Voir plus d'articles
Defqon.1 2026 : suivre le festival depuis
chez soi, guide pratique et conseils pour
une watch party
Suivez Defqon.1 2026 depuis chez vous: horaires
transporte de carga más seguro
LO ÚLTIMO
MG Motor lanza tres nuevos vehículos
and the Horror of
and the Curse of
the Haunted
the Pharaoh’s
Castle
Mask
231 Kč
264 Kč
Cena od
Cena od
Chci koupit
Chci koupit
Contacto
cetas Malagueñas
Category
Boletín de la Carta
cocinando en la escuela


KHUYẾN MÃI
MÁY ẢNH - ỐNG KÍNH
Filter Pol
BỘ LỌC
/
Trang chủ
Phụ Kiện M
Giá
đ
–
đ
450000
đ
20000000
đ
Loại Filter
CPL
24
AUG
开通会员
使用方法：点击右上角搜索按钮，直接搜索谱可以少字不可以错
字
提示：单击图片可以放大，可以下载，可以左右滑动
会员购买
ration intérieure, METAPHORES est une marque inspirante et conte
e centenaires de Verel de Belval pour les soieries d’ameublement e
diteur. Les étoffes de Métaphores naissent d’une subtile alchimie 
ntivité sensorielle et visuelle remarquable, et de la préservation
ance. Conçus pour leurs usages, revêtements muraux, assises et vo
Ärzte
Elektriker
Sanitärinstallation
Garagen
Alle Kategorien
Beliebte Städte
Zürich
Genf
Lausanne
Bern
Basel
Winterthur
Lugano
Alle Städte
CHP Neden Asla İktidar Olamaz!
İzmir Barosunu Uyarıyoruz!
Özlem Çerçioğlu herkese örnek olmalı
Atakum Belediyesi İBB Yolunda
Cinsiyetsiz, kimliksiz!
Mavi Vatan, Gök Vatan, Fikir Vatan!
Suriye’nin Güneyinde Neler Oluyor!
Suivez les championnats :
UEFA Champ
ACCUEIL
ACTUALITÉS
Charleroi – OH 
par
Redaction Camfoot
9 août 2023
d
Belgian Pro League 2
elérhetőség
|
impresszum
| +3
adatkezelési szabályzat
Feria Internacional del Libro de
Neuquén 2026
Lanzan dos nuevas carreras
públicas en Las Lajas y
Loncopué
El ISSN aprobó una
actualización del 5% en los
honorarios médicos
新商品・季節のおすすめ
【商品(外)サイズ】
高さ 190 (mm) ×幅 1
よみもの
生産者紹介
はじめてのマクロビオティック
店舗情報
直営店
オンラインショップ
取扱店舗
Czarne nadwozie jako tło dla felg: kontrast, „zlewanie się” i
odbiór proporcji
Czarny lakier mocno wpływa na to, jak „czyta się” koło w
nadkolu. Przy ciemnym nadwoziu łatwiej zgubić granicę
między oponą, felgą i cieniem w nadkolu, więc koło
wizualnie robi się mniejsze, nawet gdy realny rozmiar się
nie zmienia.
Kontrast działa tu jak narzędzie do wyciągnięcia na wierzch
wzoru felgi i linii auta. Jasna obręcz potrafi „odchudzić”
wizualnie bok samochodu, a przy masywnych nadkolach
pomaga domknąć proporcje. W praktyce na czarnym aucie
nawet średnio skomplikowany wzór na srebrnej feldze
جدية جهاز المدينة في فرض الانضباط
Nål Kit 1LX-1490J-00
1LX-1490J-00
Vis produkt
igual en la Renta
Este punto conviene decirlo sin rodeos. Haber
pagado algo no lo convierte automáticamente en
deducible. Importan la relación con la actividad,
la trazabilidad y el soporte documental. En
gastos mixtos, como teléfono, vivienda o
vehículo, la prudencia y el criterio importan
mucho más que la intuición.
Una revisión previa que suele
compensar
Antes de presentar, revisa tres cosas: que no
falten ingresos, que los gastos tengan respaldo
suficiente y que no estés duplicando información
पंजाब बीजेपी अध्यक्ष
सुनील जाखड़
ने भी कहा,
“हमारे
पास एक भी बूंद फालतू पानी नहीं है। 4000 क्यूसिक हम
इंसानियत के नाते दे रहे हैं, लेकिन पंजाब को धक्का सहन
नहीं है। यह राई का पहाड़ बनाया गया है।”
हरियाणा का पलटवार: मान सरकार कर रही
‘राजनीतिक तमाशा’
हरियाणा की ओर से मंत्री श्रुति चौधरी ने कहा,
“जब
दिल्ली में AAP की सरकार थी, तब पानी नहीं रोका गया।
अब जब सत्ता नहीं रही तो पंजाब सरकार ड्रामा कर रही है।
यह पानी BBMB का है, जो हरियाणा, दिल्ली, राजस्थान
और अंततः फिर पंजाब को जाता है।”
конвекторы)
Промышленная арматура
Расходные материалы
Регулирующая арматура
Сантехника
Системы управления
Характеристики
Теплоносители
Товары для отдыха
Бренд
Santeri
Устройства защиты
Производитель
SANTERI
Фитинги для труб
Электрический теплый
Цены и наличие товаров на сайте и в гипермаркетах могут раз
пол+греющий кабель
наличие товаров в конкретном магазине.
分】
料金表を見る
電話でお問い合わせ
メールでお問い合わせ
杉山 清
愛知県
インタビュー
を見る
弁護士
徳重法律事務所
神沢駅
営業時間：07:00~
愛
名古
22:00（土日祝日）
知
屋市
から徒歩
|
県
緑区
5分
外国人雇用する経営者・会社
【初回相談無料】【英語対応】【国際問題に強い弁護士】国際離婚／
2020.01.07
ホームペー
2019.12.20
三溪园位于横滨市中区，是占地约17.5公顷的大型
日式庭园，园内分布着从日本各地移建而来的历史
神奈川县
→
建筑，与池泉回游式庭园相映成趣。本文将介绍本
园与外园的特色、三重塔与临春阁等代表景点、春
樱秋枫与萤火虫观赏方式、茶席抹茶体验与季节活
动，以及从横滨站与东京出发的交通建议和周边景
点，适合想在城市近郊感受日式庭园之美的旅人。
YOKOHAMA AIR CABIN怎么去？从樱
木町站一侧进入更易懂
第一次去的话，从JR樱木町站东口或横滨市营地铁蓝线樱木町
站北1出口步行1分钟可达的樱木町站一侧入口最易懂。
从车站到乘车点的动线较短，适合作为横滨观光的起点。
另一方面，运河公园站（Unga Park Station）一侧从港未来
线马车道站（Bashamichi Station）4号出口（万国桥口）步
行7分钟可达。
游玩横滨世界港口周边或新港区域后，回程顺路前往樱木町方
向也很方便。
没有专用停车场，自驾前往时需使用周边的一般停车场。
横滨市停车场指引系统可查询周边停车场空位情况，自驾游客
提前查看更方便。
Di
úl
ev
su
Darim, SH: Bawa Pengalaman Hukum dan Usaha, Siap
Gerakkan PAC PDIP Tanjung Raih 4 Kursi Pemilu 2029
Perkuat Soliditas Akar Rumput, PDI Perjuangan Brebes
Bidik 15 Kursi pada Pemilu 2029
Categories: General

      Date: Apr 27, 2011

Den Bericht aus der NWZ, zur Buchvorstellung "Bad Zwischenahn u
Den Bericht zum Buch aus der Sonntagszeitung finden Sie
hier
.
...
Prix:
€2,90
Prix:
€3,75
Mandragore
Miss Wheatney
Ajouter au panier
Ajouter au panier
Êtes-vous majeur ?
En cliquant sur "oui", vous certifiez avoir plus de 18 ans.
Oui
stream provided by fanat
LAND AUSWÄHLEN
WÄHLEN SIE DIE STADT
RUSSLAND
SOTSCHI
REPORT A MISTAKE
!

* [TASK INSTRUCTIONS]:
Type out the records again exactly, line for line.

* [RESULT OF THIS TASK]:
Voir plus d'articles
Defqon.1 2026 : suivre le festival depuis
chez soi, guide pratique et conseils pour
une watch party
Suivez Defqon.1 2026 depuis chez vous: horaires
transporte de carga más seguro
LO ÚLTIMO
MG Motor lanza tres nuevos vehículos
and the Horror of
and the Curse of
the Haunted
the Pharaoh’s
Castle
Mask
231 Kč
264 Kč
Cena od
Cena od
Chci koupit
Chci koupit
Contacto
cetas Malagueñas
Category
Boletín de la Carta
cocinando en la escuela


KHUYẾN MÃI
MÁY ẢNH - ỐNG KÍNH
Filter Pol
BỘ LỌC
/
Trang chủ
Phụ Kiện M
Giá
đ
–
đ
450000
đ
20000000
đ
Loại Filter
CPL
24
AUG
开通会员
使用方法：点击右上角搜索按钮，直接搜索谱可以少字不可以错
字
提示：单击图片可以放大，可以下载，可以左右滑动
会员购买
ration intérieure, METAPHORES est une marque inspirante et conte
e centenaires de Verel de Belval pour les soieries d’ameublement e
diteur. Les étoffes de Métaphores naissent d’une subtile alchimie 
ntivité sensorielle et visuelle remarquable, et de la préservation
ance. Conçus pour leurs usages, revêtements muraux, assises et vo
Ärzte
Elektriker
Sanitärinstallation
Garagen
Alle Kategorien
Beliebte Städte
Zürich
Genf
Lausanne
Bern
Basel
Winterthur
Lugano
Alle Städte
CHP Neden Asla İktidar Olamaz!
İzmir Barosunu Uyarıyoruz!
Özlem Çerçioğlu herkese örnek olmalı
Atakum Belediyesi İBB Yolunda
Cinsiyetsiz, kimliksiz!
Mavi Vatan, Gök Vatan, Fikir Vatan!
Suriye’nin Güneyinde Neler Oluyor!
Suivez les championnats :
UEFA Champ
ACCUEIL
ACTUALITÉS
Charleroi – OH 
par
Redaction Camfoot
9 août 2023
d
Belgian Pro League 2
elérhetőség
|
impresszum
| +3
adatkezelési szabályzat
Feria Internacional del Libro de
Neuquén 2026
Lanzan dos nuevas carreras
públicas en Las Lajas y
Loncopué
El ISSN aprobó una
actualización del 5% en los
honorarios médicos
新商品・季節のおすすめ
【商品(外)サイズ】
高さ 190 (mm) ×幅 1
よみもの
生産者紹介
はじめてのマクロビオティック
店舗情報
直営店
オンラインショップ
取扱店舗
Czarne nadwozie jako tło dla felg: kontrast, „zlewanie się” i
odbiór proporcji
Czarny lakier mocno wpływa na to, jak „czyta się” koło w
nadkolu. Przy ciemnym nadwoziu łatwiej zgubić granicę
między oponą, felgą i cieniem w nadkolu, więc koło
wizualnie robi się mniejsze, nawet gdy realny rozmiar się
nie zmienia.
Kontrast działa tu jak narzędzie do wyciągnięcia na wierzch
wzoru felgi i linii auta. Jasna obręcz potrafi „odchudzić”
wizualnie bok samochodu, a przy masywnych nadkolach
pomaga domknąć proporcje. W praktyce na czarnym aucie
nawet średnio skomplikowany wzór na srebrnej feldze
جدية جهاز المدينة في فرض الانضباط
Nål Kit 1LX-1490J-00
1LX-1490J-00
Vis produkt
igual en la Renta
Este punto conviene decirlo sin rodeos. Haber
pagado algo no lo convierte automáticamente en
deducible. Importan la relación con la actividad,
la trazabilidad y el soporte documental. En
gastos mixtos, como teléfono, vivienda o
vehículo, la prudencia y el criterio importan
mucho más que la intuición.
Una revisión previa que suele
compensar
Antes de presentar, revisa tres cosas: que no
falten ingresos, que los gastos tengan respaldo
suficiente y que no estés duplicando información
पंजाब बीजेपी अध्यक्ष
सुनील जाखड़
ने भी कहा,
“हमारे
पास एक भी बूंद फालतू पानी नहीं है। 4000 क्यूसिक हम
इंसानियत के नाते दे रहे हैं, लेकिन पंजाब को धक्का सहन
नहीं है। यह राई का पहाड़ बनाया गया है।”
हरियाणा का पलटवार: मान सरकार कर रही
‘राजनीतिक तमाशा’
हरियाणा की ओर से मंत्री श्रुति चौधरी ने कहा,
“जब
दिल्ली में AAP की सरकार थी, तब पानी नहीं रोका गया।
अब जब सत्ता नहीं रही तो पंजाब सरकार ड्रामा कर रही है।
यह पानी BBMB का है, जो हरियाणा, दिल्ली, राजस्थान
और अंततः फिर पंजाब को जाता है।”
конвекторы)
Промышленная арматура
Расходные материалы
Регулирующая арматура
Сантехника
Системы управления
Характеристики
Теплоносители
Товары для отдыха
Бренд
Santeri
Устройства защиты
Производитель
SANTERI
Фитинги для труб
Электрический теплый
Цены и наличие товаров на сайте и в гипермаркетах могут раз
пол+греющий кабель
наличие товаров в конкретном магазине.
分】
料金表を見る
電話でお問い合わせ
メールでお問い合わせ
杉山 清
愛知県
インタビュー
を見る
弁護士
徳重法律事務所
神沢駅
営業時間：07:00~
愛
名古
22:00（土日祝日）
知
屋市
から徒歩
|
県
緑区
5分
外国人雇用する経営者・会社
【初回相談無料】【英語対応】【国際問題に強い弁護士】国際離婚／
2020.01.07
ホームペー
2019.12.20
三溪园位于横滨市中区，是占地约17.5公顷的大型
日式庭园，园内分布着从日本各地移建而来的历史
神奈川县
→
建筑，与池泉回游式庭园相映成趣。本文将介绍本
园与外园的特色、三重塔与临春阁等代表景点、春
樱秋枫与萤火虫观赏方式、茶席抹茶体验与季节活
动，以及从横滨站与东京出发的交通建议和周边景
点，适合想在城市近郊感受日式庭园之美的旅人。
YOKOHAMA AIR CABIN怎么去？从樱
木町站一侧进入更易懂
第一次去的话，从JR樱木町站东口或横滨市营地铁蓝线樱木町
站北1出口步行1分钟可达的樱木町站一侧入口最易懂。
从车站到乘车点的动线较短，适合作为横滨观光的起点。
另一方面，运河公园站（Unga Park Station）一侧从港未来
线马车道站（Bashamichi Station）4号出口（万国桥口）步
行7分钟可达。
游玩横滨世界港口周边或新港区域后，回程顺路前往樱木町方
向也很方便。
没有专用停车场，自驾前往时需使用周边的一般停车场。
横滨市停车场指引系统可查询周边停车场空位情况，自驾游客
提前查看更方便。
Di
úl
ev
su
Darim, SH: Bawa Pengalaman Hukum dan Usaha, Siap
Gerakkan PAC PDIP Tanjung Raih 4 Kursi Pemilu 2029
Perkuat Soliditas Akar Rumput, PDI Perjuangan Brebes
Bidik 15 Kursi pada Pemilu 2029
Categories: General

      Date: Apr 27, 2011

Den Bericht aus der NWZ, zur Buchvorstellung "Bad Zwischenahn u
Den Bericht zum Buch aus der Sonntagszeitung finden Sie
hier
.
...
Prix:
€2,90
Prix:
€3,75
Mandragore
Miss Wheatney
Ajouter au panier
Ajouter au panier
Êtes-vous majeur ?
En cliquant sur "oui", vous certifiez avoir plus de 18 ans.
Oui
stream provided by fanat
LAND AUSWÄHLEN
WÄHLEN SIE DIE STADT
RUSSLAND
SOTSCHI
REPORT A MISTAKE
!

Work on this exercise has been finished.